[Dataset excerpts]
------------------------------------------------------------
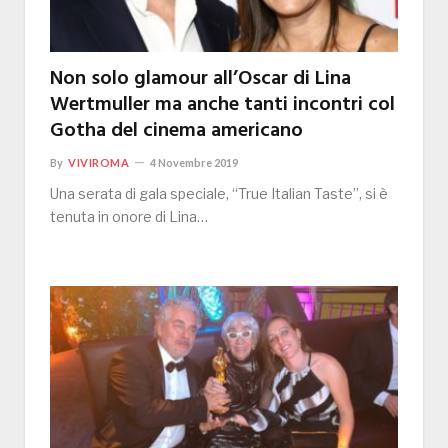
Non solo glamour all’Oscar di Lina
Wertmuller ma anche tanti incontri col
Gotha del cinema americano
By
VIVIROMA
4 Novembre 2019
Una serata di gala speciale, “True Italian Taste”, si è
tenuta in onore di Lina…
------------------------------------------------------------
• **What you will do**: Turn every line of text in the data above into a JSON list of strings, one string per line, with blank lines skipped. Leave the pictures out of the answer.

• **Task response**:
[
  "Non solo glamour all’Oscar di Lina",
  "Wertmuller ma anche tanti incontri col",
  "Gotha del cinema americano",
  "By",
  "VIVIROMA",
  "4 Novembre 2019",
  "Una serata di gala speciale, “True Italian Taste”, si è",
  "tenuta in onore di Lina…"
]